Palm Sunday without Air-Raid Warnings

Three Holy Week poems by Lawrence “Mack in Texas” Hall

Palm Sunday without Air-Raid Warnings

Palm Sunday is easy for the rest of us
A procession with palms from the parking lot
Praising God through an asphalt Jerusalem
A Subaru on His right hand, a Dodge on His left

Palm Sunday is easy for the rest of us
The front of the procession out of tune with the back
Or is it the other way around?
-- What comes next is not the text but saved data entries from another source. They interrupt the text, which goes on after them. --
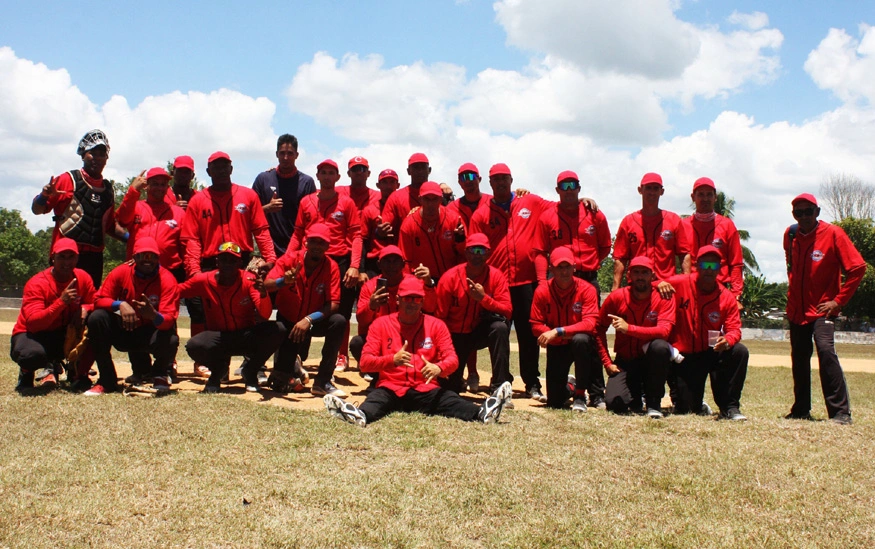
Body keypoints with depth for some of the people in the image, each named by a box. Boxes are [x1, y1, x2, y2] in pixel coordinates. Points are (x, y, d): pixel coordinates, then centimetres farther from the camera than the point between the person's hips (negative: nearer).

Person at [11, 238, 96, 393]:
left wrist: (85, 308, -26)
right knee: (32, 354, -41)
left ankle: (79, 373, -1)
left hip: (65, 335, 4)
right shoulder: (36, 284, -21)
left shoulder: (83, 278, -6)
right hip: (34, 335, -4)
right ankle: (26, 373, 2)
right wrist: (61, 302, -42)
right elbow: (33, 323, -31)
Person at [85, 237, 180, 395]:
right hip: (126, 330, 3)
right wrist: (120, 304, -30)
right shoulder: (121, 272, -8)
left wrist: (153, 315, -50)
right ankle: (107, 380, -9)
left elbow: (169, 320, -26)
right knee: (96, 318, -23)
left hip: (152, 332, -3)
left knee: (170, 341, -36)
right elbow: (99, 300, -10)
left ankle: (159, 374, 6)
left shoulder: (167, 280, -16)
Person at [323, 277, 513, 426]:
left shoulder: (436, 325, 11)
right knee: (375, 400, -34)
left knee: (453, 401, -30)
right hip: (391, 388, -1)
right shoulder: (381, 324, 8)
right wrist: (392, 360, -21)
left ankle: (482, 413, -56)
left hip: (426, 390, 1)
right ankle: (359, 415, -66)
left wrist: (439, 368, -23)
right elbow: (365, 362, 0)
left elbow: (452, 359, 2)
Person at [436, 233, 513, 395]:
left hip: (481, 331, 1)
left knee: (500, 327, -34)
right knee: (450, 387, -11)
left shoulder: (496, 276, -10)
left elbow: (507, 312, -18)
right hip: (456, 335, -1)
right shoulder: (450, 278, -13)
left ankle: (500, 388, -27)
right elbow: (439, 316, -8)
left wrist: (484, 298, -31)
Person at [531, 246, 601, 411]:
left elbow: (589, 324, -25)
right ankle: (570, 386, 36)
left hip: (582, 343, -2)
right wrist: (564, 336, -23)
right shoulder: (542, 291, -11)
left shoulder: (586, 289, -16)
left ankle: (580, 394, -20)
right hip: (556, 347, 2)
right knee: (554, 402, -5)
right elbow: (536, 326, -10)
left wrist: (558, 332, -34)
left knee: (580, 339, -40)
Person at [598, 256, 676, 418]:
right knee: (615, 403, -23)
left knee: (660, 346, -36)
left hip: (651, 359, -1)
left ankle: (653, 403, -16)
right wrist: (607, 362, -8)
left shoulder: (664, 297, -10)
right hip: (625, 361, 1)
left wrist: (629, 328, -35)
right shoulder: (617, 297, -6)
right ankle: (635, 394, 18)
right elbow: (599, 329, -1)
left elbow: (664, 331, -25)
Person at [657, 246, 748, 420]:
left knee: (740, 352, -29)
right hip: (683, 357, -2)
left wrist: (728, 340, -34)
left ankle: (729, 407, -16)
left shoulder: (727, 297, -5)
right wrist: (661, 284, -28)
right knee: (685, 410, -9)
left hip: (711, 353, 2)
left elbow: (734, 329, -9)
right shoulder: (680, 283, -9)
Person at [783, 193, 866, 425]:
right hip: (796, 308, 5)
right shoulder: (790, 234, 4)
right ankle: (801, 410, 27)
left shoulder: (833, 234, -10)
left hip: (822, 309, -5)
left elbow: (857, 267, -11)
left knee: (825, 350, -23)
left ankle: (841, 412, -18)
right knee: (798, 357, 12)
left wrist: (839, 300, -14)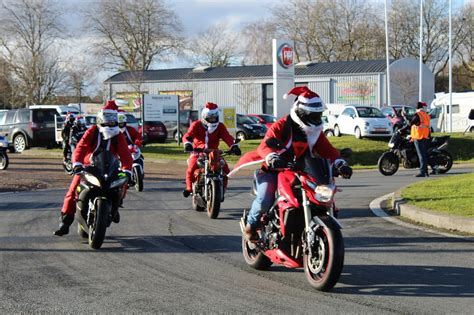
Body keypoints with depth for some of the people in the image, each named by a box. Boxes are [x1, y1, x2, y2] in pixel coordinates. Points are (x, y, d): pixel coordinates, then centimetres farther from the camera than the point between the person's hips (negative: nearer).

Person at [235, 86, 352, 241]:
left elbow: (327, 150, -1)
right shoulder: (281, 126, -15)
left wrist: (340, 163, -21)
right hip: (272, 170, -6)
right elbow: (264, 146, -28)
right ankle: (251, 225, 3)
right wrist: (272, 158, -51)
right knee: (265, 201, -28)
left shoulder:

Catholics, eh

Palm Sunday is easy for the rest us –
No burning streets, no screaming wounded, no death

An Empty Cross

An empty cross?
There is no empty cross
Fragments of bone and flesh forever stain
The spikes, the wood, the cross, the bloody cross
Is not a cute designer collectable

An empty cross?
There is no empty cross
His crucifixion takes away our sins
But the bloodstains remind us
It was our sins that drove the spikes into Him

An empty cross?
There is no empty cross
There won’t be, not until the last day of all


Pontius Pilate and His Dog

When a man’s worked all day in signing off
On having any number of his fellow men
Imprisoned, flogged, branded, imprisoned, or chained
He’s happy to come home to his good ol’ dog

The master whistles, his happy dog barks
Man and beast in happy concord meet
Playfully tussling in their mutual love
While the servants cringe and cower in fear

What difference if a man executes his brother
As long as he and his dog have each other?

Author’s Note: The curious idea of Pontius Pilate having a dog to love is in Bulgakov’s The Master and Margarita, p. 311 in the Penguin edition. The paragraph is almost as touching as Senator Vest’s courtroom speech, “Tribute to the Dog.”